_EXERCISE AIM:_
Each line in the data must be reproduced as written, except for any picture.

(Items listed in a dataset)
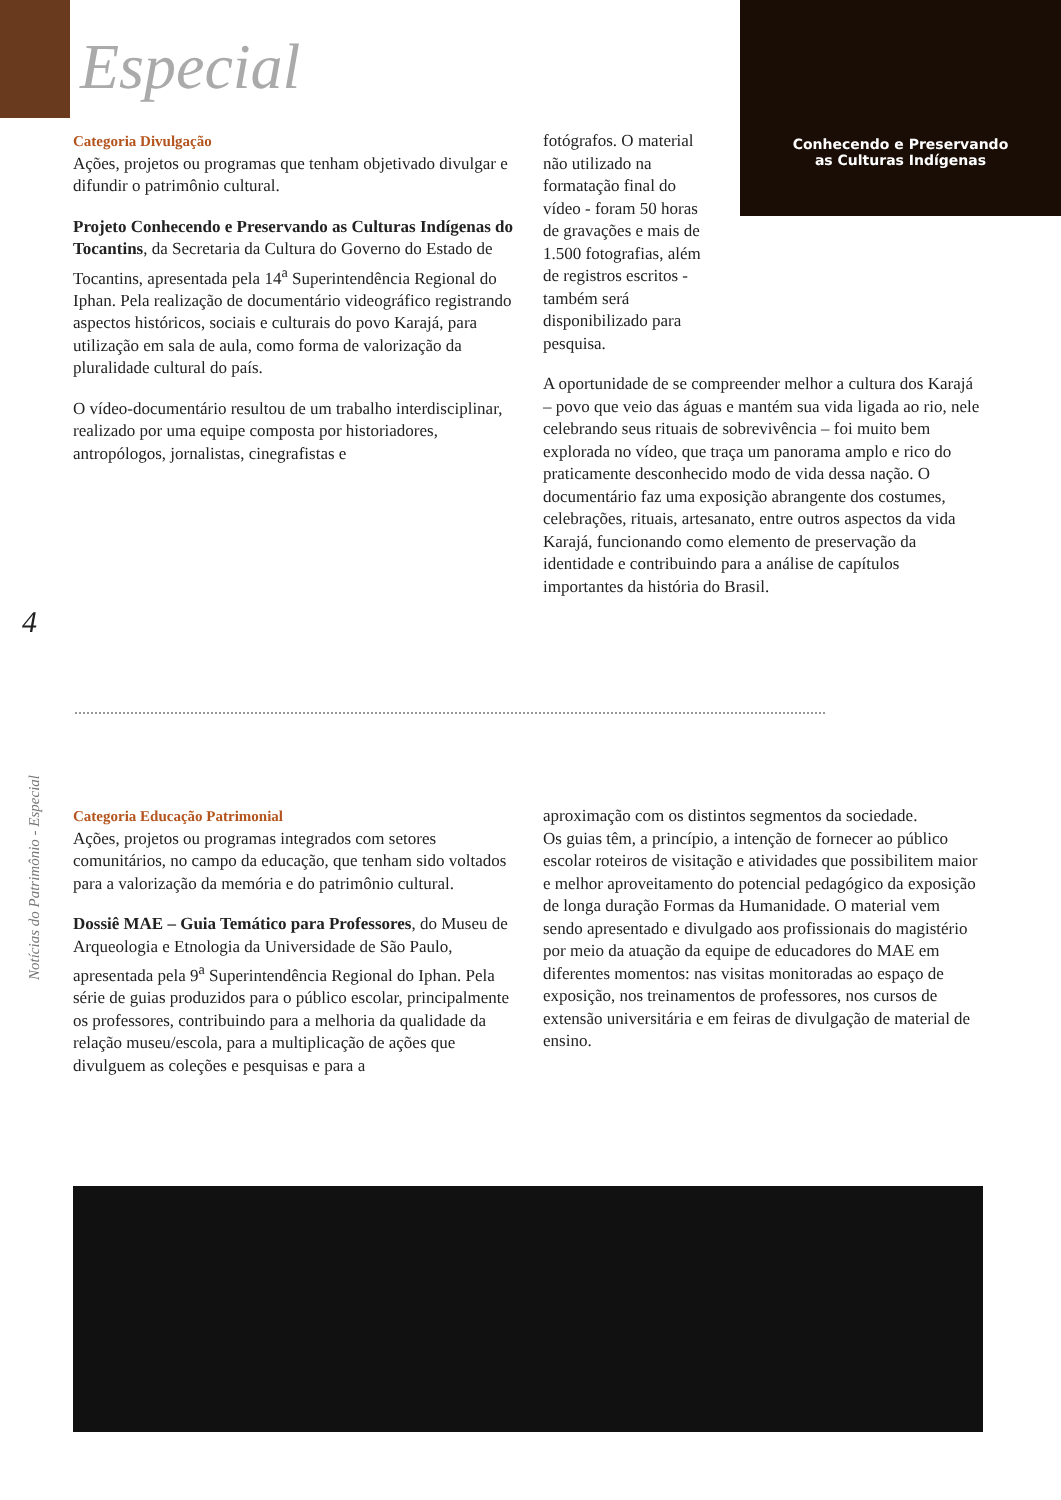Especial
Conhecendo e Preservando
as Culturas Indígenas
Categoria Divulgação
Ações, projetos ou programas que tenham objetivado divulgar e difundir o patrimônio cultural.
Projeto Conhecendo e Preservando as Culturas Indígenas do Tocantins, da Secretaria da Cultura do Governo do Estado de Tocantins, apresentada pela 14<sup>a</sup> Superintendência Regional do Iphan. Pela realização de documentário videográfico registrando aspectos históricos, sociais e culturais do povo Karajá, para utilização em sala de aula, como forma de valorização da pluralidade cultural do país.
O vídeo-documentário resultou de um trabalho interdisciplinar, realizado por uma equipe composta por historiadores, antropólogos, jornalistas, cinegrafistas e
fotógrafos. O material não utilizado na formatação final do vídeo - foram 50 horas de gravações e mais de 1.500 fotografias, além de registros escritos - também será disponibilizado para pesquisa.
A oportunidade de se compreender melhor a cultura dos Karajá – povo que veio das águas e mantém sua vida ligada ao rio, nele celebrando seus rituais de sobrevivência – foi muito bem explorada no vídeo, que traça um panorama amplo e rico do praticamente desconhecido modo de vida dessa nação. O documentário faz uma exposição abrangente dos costumes, celebrações, rituais, artesanato, entre outros aspectos da vida Karajá, funcionando como elemento de preservação da identidade e contribuindo para a análise de capítulos importantes da história do Brasil.
4
Notícias do Patrimônio - Especial
Categoria Educação Patrimonial
Ações, projetos ou programas integrados com setores comunitários, no campo da educação, que tenham sido voltados para a valorização da memória e do patrimônio cultural.
Dossiê MAE – Guia Temático para Professores, do Museu de Arqueologia e Etnologia da Universidade de São Paulo, apresentada pela 9<sup>a</sup> Superintendência Regional do Iphan. Pela série de guias produzidos para o público escolar, principalmente os professores, contribuindo para a melhoria da qualidade da relação museu/escola, para a multiplicação de ações que divulguem as coleções e pesquisas e para a
aproximação com os distintos segmentos da sociedade.
Os guias têm, a princípio, a intenção de fornecer ao público escolar roteiros de visitação e atividades que possibilitem maior e melhor aproveitamento do potencial pedagógico da exposição de longa duração Formas da Humanidade. O material vem sendo apresentado e divulgado aos profissionais do magistério por meio da atuação da equipe de educadores do MAE em diferentes momentos: nas visitas monitoradas ao espaço de exposição, nos treinamentos de professores, nos cursos de extensão universitária e em feiras de divulgação de material de ensino.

_WRITTEN ANSWER:_
Especial
Conhecendo e Preservando
as Culturas Indígenas
Categoria Divulgação
Ações, projetos ou programas que tenham objetivado divulgar e difundir o patrimônio cultural.
Projeto Conhecendo e Preservando as Culturas Indígenas do Tocantins, da Secretaria da Cultura do Governo do Estado de Tocantins, apresentada pela 14<sup>a</sup> Superintendência Regional do Iphan. Pela realização de documentário videográfico registrando aspectos históricos, sociais e culturais do povo Karajá, para utilização em sala de aula, como forma de valorização da pluralidade cultural do país.
O vídeo-documentário resultou de um trabalho interdisciplinar, realizado por uma equipe composta por historiadores, antropólogos, jornalistas, cinegrafistas e
fotógrafos. O material não utilizado na formatação final do vídeo - foram 50 horas de gravações e mais de 1.500 fotografias, além de registros escritos - também será disponibilizado para pesquisa.
A oportunidade de se compreender melhor a cultura dos Karajá – povo que veio das águas e mantém sua vida ligada ao rio, nele celebrando seus rituais de sobrevivência – foi muito bem explorada no vídeo, que traça um panorama amplo e rico do praticamente desconhecido modo de vida dessa nação. O documentário faz uma exposição abrangente dos costumes, celebrações, rituais, artesanato, entre outros aspectos da vida Karajá, funcionando como elemento de preservação da identidade e contribuindo para a análise de capítulos importantes da história do Brasil.
4
Notícias do Patrimônio - Especial
Categoria Educação Patrimonial
Ações, projetos ou programas integrados com setores comunitários, no campo da educação, que tenham sido voltados para a valorização da memória e do patrimônio cultural.
Dossiê MAE – Guia Temático para Professores, do Museu de Arqueologia e Etnologia da Universidade de São Paulo, apresentada pela 9<sup>a</sup> Superintendência Regional do Iphan. Pela série de guias produzidos para o público escolar, principalmente os professores, contribuindo para a melhoria da qualidade da relação museu/escola, para a multiplicação de ações que divulguem as coleções e pesquisas e para a
aproximação com os distintos segmentos da sociedade.
Os guias têm, a princípio, a intenção de fornecer ao público escolar roteiros de visitação e atividades que possibilitem maior e melhor aproveitamento do potencial pedagógico da exposição de longa duração Formas da Humanidade. O material vem sendo apresentado e divulgado aos profissionais do magistério por meio da atuação da equipe de educadores do MAE em diferentes momentos: nas visitas monitoradas ao espaço de exposição, nos treinamentos de professores, nos cursos de extensão universitária e em feiras de divulgação de material de ensino.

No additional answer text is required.